The Global Brain

Peter Russell

Foreword
by Marilyn Ferguson

 

When Peter Russell’s book, The Global Brain, was first published in 1982, it was well ahead of its time. Its strongest appeal was to futurists of all kinds–business people, social critics, and others who are insatiably curious about the day after tomorrow.

During the intervening years the notion of a global brain has become almost a given, at least insofar as the worldwide communications link. Events like the "Live Aid" concert and dramatic international co-operation, as in the rescue of the whales in the Bering Straight, pointed up the power of our communications network and the connectedness of all peoples.

But we are a little slower in recognizing the extent to which we are linked spiritually and psychologically. Many of the corporate clients who call on Peter Russell as a consultant or teacher are probably unaware of his earlier works: The TM Technique, The Brain Book, and a translation of The Upanishads. Russell came to his vision of an emerging world-mind through reflection and personal insights over many years.

I first met the author in 1978, shortly after I had begun to publish Brain Mind Bulletin, a Los Angeles-based newsletter devoted to cutting-edge research. While visiting London I met with several subscribers. My visit with Peter at a sidewalk café was the beginning of a long, immensely educational and entertaining friendship.

The trait I most value about him is the way his work regularly changes direction to reflect his new insights and understandings. He does not repeat himself. He has not tried to spin a single idea, however good, into fabric enough to clothe an entire career. Rather he observes, reflects, and records his reactions in a helpful, direct way.

Is there a global brain?

Research in recent years suggests that human beings are capable of subtle communication. For example, when experimenters in Mexico instructed two people, who were sitting silently in a lead-lined enclosure, to tune into each other, their brainwave patterns suddenly became synchronized. Female friends who live in the same dormitory hall tend to become synchronized in their menstrual rhythms. Men develop temperature cycles that match the ovarian cycles of the women with whom they live.

Bonds between infants and mothers, mysterious modes of communication among animals and insects, and individual incidents of apparent rapport–all these are clues that something ties all of life together. Judging from surveys, the majority of people have experienced inexplicable communications from others in distant places.

No doubt such links seem mysterious only because we have too primitive an understanding of nature’s complex energies. In the earlier stages of our physics we expected to identify concrete building blocks of matter, but matter disappeared into elusive subatomic particles that behave more like thoughts than things. In our medical hypotheses we imagined clear-cut boundaries between the tangible physical world and the invisible realm of thought. Now the new scientific field of psychoneuroimmunology is identifying mechanisms whereby our emotions directly effect our health.

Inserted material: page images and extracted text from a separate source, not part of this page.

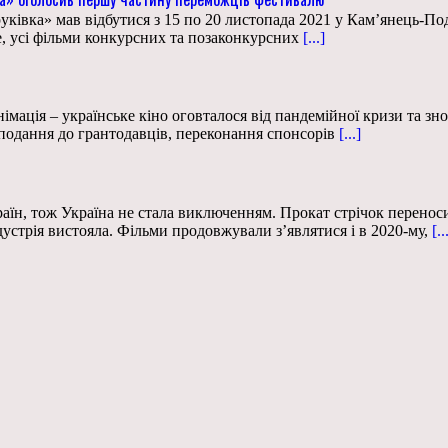
ка» мав відбутися з 15 по 20 листопада 2021 у Кам’янець-Поділь
е, усі фільми конкурсних та позаконкурсних
[...]
німація – українське кіно оговталося від пандемійної кризи та зно
 подання до грантодавців, переконання спонсорів
[...]
аїн, тож Україна не стала виключенням. Прокат стрічок переноси
стрія вистояла. Фільми продовжували з’являтися і в 2020-му,
[..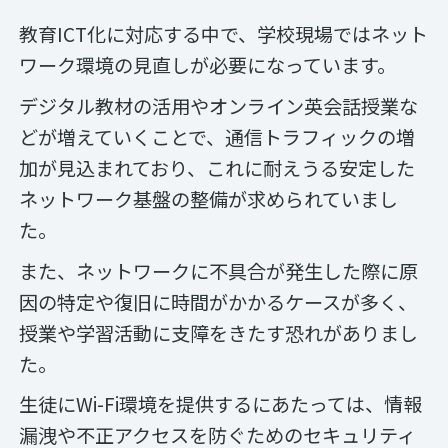
教育ICT化に対応する中で、学校現場ではネット
ワーク環境の見直しが必要になっています。
デジタル教材の活用やオンライン英会話授業な
どが増えていくことで、通信トラフィックの増
加が見込まれており、これに耐えうる安定した
ネットワーク基盤の整備が求められていまし
た。
また、ネットワークに不具合が発生した際に原
因の特定や復旧に時間がかかるケースが多く、
授業や学習活動に支障をきたす恐れがありまし
た。
生徒にWi-Fi環境を提供するにあたっては、情報
漏洩や不正アクセスを防ぐためのセキュリティ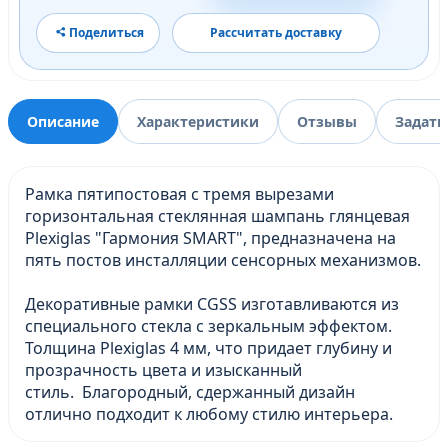
Поделиться
Рассчитать доставку
Описание
Характеристики
Отзывы
Задать
Рамка пятипостовая с тремя вырезами
горизонтальная стеклянная шампань глянцевая
Plexiglas "Гармония SMART", предназначена на
пять постов инсталляции сенсорных механизмов.
Декоративные рамки CGSS изготавливаются из
специального стекла с зеркальным эффектом.
Толщина Plexiglas 4 мм, что придает глубину и
прозрачность цвета и изысканный
стиль. Благородный, сдержанный дизайн
отлично подходит к любому стилю интерьера.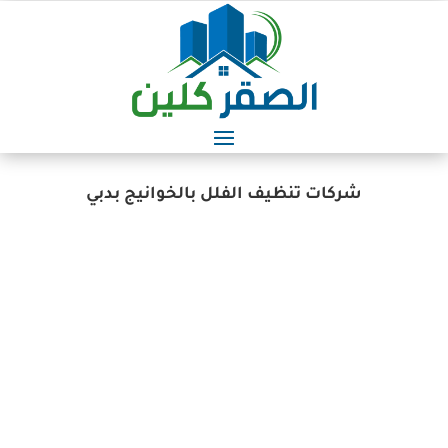
شركات تنظيف الفلل بالخوانيج بدبي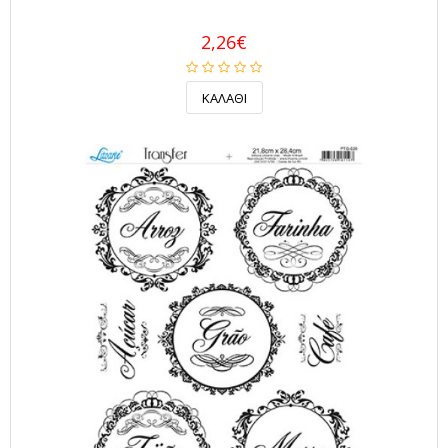
2,26€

At the same time, the "Gaia Hypothesis" is attracting ever more serious, as well as popular, interest. The idea, introduced by James Lovelock, that Earth is a living entity, with potential for self-healing and self-maintenance, seems increasingly plausible. But Lovelock also acknowledges, now, that humanity might tip the balance so seriously that Earth cannot recover–at least, not in time for our continued well-being. In other words, our planet might survive our escapades, but our species might perish.

What difference does it make to you and me if we are the cells of a global brain rather than isolated inhabitants of a planet? For one thing, the fine line dividing "individual" and "social" becomes more a convention than a reality.

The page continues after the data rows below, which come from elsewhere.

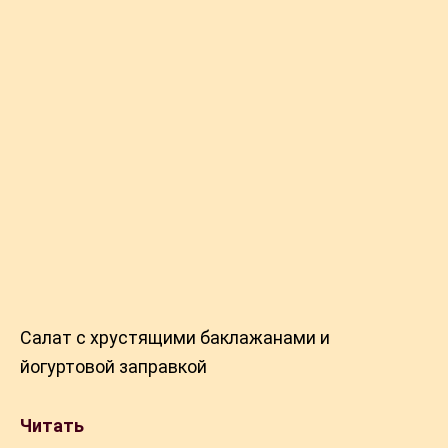
Салат с хрустящими баклажанами и
йогуртовой заправкой
Читать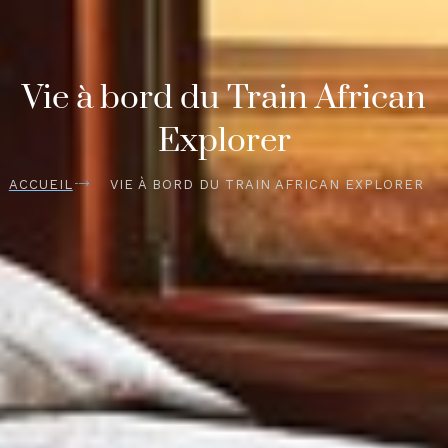
Vie à bord du Train African
Explorer
ACCUEIL
VIE À BORD DU TRAIN AFRICAN EXPLORER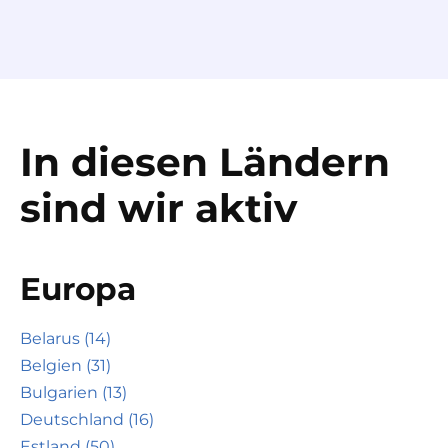
In diesen Ländern
sind wir aktiv
Europa
Belarus (14)
Belgien (31)
Bulgarien (13)
Deutschland (16)
Estland (50)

Peter Russell points out the urgent need to ensure that our global brain is sane rather then insane. Each of us "neurons" can take a few steps toward collective sanity. We can make sure, for example, to conserve physical resources in our personal lives. We can discover new methods for personal renewal. We can try to elect and support leaders who seem to respect the interdependence of all people. We can be those leaders.

We can also move beyond survival. We can deepen our own sense of meaning by using our imaginations. We can see ourselves as part of a greater whole, a humanity emerging into the springtime of a new understanding.